───── Data section ─────
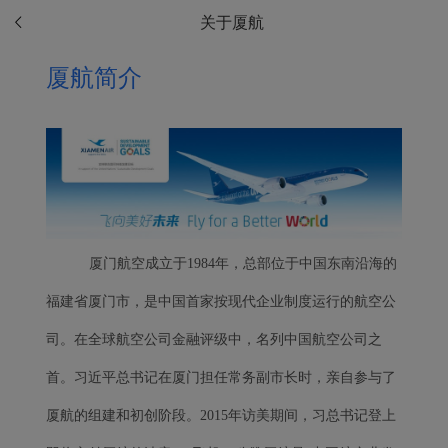
关于厦航
厦航简介
厦门航空成立于1984年，总部位于中国东南沿海的
福建省厦门市，是中国首家按现代企业制度运行的航空公
司。在全球航空公司金融评级中，名列中国航空公司之
首。
习近平总书记在厦门担任常务副市长时，亲自参与了
厦航的组建和初创阶段。2015年访美期间，习总书记登上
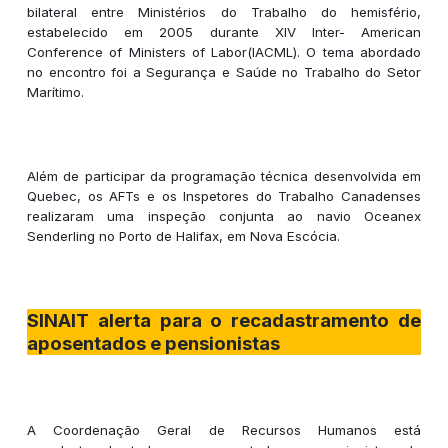
bilateral entre Ministérios do Trabalho do hemisfério,
estabelecido em 2005 durante XIV Inter- American
Conference of Ministers of Labor(IACML). O tema abordado
no encontro foi a Segurança e Saúde no Trabalho do Setor
Marítimo.
Além de participar da programação técnica desenvolvida em
Quebec, os AFTs e os Inspetores do Trabalho Canadenses
realizaram uma inspeção conjunta ao navio Oceanex
Senderling no Porto de Halifax, em Nova Escócia.
SINAIT alerta para o recadastramento de
aposentados e pensionistas
A Coordenação Geral de Recursos Humanos está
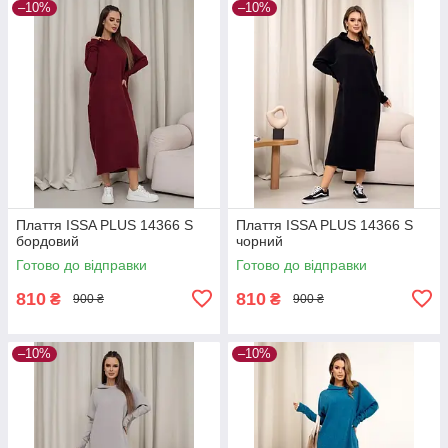
–10%
–10%
Плаття ISSA PLUS 14366 S
Плаття ISSA PLUS 14366 S
бордовий
чорний
Готово до відправки
Готово до відправки
810
810
₴
₴
900 ₴
900 ₴
–10%
–10%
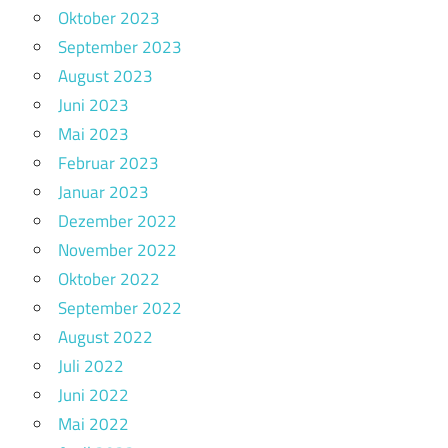
Oktober 2023
September 2023
August 2023
Juni 2023
Mai 2023
Februar 2023
Januar 2023
Dezember 2022
November 2022
Oktober 2022
September 2022
August 2022
Juli 2022
Juni 2022
Mai 2022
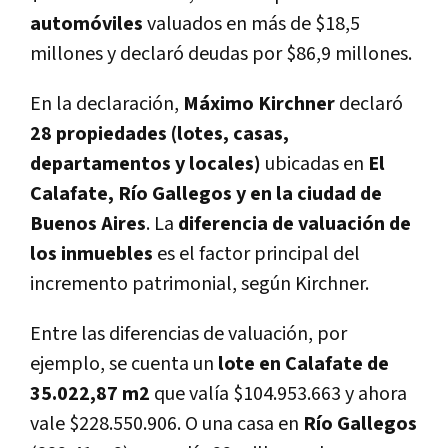
automóviles
valuados en más de $18,5
millones y declaró deudas por $86,9 millones.
En la declaración,
Máximo Kirchner
declaró
28 propiedades (lotes, casas,
departamentos y locales)
ubicadas en
El
Calafate, Río Gallegos y en la ciudad de
Buenos Aires
. La
diferencia de valuación de
los inmuebles
es el factor principal del
incremento patrimonial, según Kirchner.
Entre las diferencias de valuación, por
ejemplo, se cuenta un
lote en Calafate de
35.022,87 m2
que valía $104.953.663 y ahora
vale $228.550.906. O una casa en
Río Gallegos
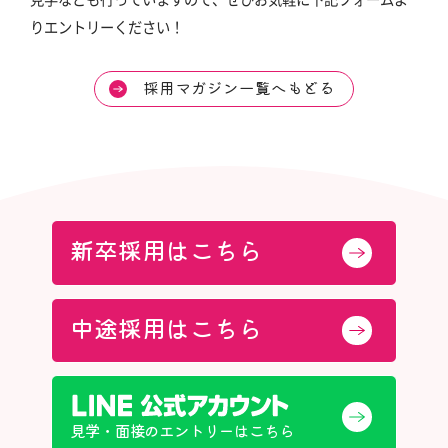
りエントリーください！
採用マガジン一覧へもどる
新卒採用はこちら
中途採用はこちら
見学・面接のエントリーはこちら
─────
_What this task involves_
Turn every line of the listing above into one numbered list, skipping any blank lines and leaving out the pictures.

_Solution for this task_
1. 关于厦航
2. 厦航简介
3. 厦门航空成立于1984年，总部位于中国东南沿海的
4. 福建省厦门市，是中国首家按现代企业制度运行的航空公
5. 司。在全球航空公司金融评级中，名列中国航空公司之
6. 首。
7. 习近平总书记在厦门担任常务副市长时，亲自参与了
8. 厦航的组建和初创阶段。2015年访美期间，习总书记登上
9. bilateral entre Ministérios do Trabalho do hemisfério,
10. estabelecido em 2005 durante XIV Inter- American
11. Conference of Ministers of Labor(IACML). O tema abordado
12. no encontro foi a Segurança e Saúde no Trabalho do Setor
13. Marítimo.
14. Além de participar da programação técnica desenvolvida em
15. Quebec, os AFTs e os Inspetores do Trabalho Canadenses
16. realizaram uma inspeção conjunta ao navio Oceanex
17. Senderling no Porto de Halifax, em Nova Escócia.
18. SINAIT alerta para o recadastramento de
19. aposentados e pensionistas
20. A Coordenação Geral de Recursos Humanos está
21. –10%
22. –10%
23. Плаття ISSA PLUS 14366 S
24. Плаття ISSA PLUS 14366 S
25. бордовий
26. чорний
27. Готово до відправки
28. Готово до відправки
29. 810
30. 810
31. ₴
32. ₴
33. 900 ₴
34. 900 ₴
35. –10%
36. –10%
37. Oktober 2023
38. September 2023
39. August 2023
40. Juni 2023
41. Mai 2023
42. Februar 2023
43. Januar 2023
44. Dezember 2022
45. November 2022
46. Oktober 2022
47. September 2022
48. August 2022
49. Juli 2022
50. Juni 2022
51. Mai 2022
52. automóviles
53. valuados en más de $18,5
54. millones y declaró deudas por $86,9 millones.
55. En la declaración,
56. Máximo Kirchner
57. declaró
58. 28 propiedades (lotes, casas,
59. departamentos y locales)
60. ubicadas en
61. El
62. Calafate, Río Gallegos y en la ciudad de
63. Buenos Aires
64. . La
65. diferencia de valuación de
66. los inmuebles
67. es el factor principal del
68. incremento patrimonial, según Kirchner.
69. Entre las diferencias de valuación, por
70. ejemplo, se cuenta un
71. lote en Calafate de
72. 35.022,87 m2
73. que valía $104.953.663 y ahora
74. vale $228.550.906. O una casa en
75. Río Gallegos
76. りエントリーください！
77. 採用マガジン一覧へもどる
78. 新卒採用はこちら
79. 中途採用はこちら
80. 見学・面接のエントリーはこちら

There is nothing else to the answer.